Problem to work on
Restate word for word the lines of the entries below, starting with the line that holds "pinky mcp: (188, 98)" and ending with the line that holds "index tip: (181, 177)", and no others.

[Extracted records]
+-------+

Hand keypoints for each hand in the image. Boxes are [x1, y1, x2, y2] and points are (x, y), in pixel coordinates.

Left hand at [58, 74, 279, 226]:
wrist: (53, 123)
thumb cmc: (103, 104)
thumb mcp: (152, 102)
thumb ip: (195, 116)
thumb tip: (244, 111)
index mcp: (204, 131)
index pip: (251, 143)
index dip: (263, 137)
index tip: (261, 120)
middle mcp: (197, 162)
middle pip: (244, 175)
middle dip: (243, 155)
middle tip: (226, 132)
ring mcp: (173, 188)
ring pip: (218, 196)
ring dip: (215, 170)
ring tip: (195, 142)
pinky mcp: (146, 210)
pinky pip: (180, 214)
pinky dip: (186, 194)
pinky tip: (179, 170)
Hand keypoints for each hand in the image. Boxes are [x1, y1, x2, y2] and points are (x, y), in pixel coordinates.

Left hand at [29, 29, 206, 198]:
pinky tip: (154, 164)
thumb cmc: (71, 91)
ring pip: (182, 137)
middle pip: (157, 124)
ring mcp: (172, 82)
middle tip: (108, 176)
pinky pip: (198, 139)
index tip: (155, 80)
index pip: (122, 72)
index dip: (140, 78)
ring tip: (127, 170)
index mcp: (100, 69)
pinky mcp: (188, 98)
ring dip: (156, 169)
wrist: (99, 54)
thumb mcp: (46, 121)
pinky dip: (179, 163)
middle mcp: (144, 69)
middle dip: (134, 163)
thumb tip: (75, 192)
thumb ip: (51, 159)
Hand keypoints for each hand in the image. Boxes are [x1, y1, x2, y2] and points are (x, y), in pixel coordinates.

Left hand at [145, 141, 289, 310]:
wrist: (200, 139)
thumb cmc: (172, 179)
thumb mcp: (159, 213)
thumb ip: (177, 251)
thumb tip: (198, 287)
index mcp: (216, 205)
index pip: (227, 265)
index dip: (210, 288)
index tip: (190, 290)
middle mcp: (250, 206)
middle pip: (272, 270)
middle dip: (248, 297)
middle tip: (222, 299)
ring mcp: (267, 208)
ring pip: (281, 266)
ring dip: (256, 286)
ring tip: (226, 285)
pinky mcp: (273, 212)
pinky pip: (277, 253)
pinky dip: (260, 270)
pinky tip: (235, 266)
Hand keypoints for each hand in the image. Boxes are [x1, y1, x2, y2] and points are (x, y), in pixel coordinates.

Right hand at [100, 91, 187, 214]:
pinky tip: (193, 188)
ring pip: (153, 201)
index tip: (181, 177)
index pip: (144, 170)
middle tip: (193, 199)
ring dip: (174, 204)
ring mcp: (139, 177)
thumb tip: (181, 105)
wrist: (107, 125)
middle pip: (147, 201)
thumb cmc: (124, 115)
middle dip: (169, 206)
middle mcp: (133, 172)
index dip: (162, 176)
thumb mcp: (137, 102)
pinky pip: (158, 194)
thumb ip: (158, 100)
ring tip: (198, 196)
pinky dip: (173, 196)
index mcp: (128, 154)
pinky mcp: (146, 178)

+-------+

Output for this task
pinky mcp: (188, 98)
ring dip: (156, 169)
wrist: (99, 54)
thumb mcp: (46, 121)
pinky dip: (179, 163)
middle mcp: (144, 69)
middle dip: (134, 163)
thumb tip: (75, 192)
thumb ip: (51, 159)
Hand keypoints for each hand in the image. Boxes are [x1, y1, x2, y2] and points are (x, y), in pixel coordinates.

Left hand at [145, 141, 289, 310]:
wrist: (200, 139)
thumb cmc: (172, 179)
thumb mcp: (159, 213)
thumb ip: (177, 251)
thumb tip: (198, 287)
index mcp: (216, 205)
index pip: (227, 265)
index dip: (210, 288)
index tip: (190, 290)
middle mcp: (250, 206)
middle pip: (272, 270)
middle dip: (248, 297)
middle tip: (222, 299)
ring mcp: (267, 208)
ring pip: (281, 266)
ring dip: (256, 286)
ring tip: (226, 285)
pinky mcp: (273, 212)
pinky pip: (277, 253)
pinky dip: (260, 270)
pinky tip: (235, 266)
Hand keypoints for each hand in the image. Boxes are [x1, y1, x2, y2] and points are (x, y), in pixel coordinates.

Right hand at [100, 91, 187, 214]:
pinky tip: (193, 188)
ring pip: (153, 201)
index tip: (181, 177)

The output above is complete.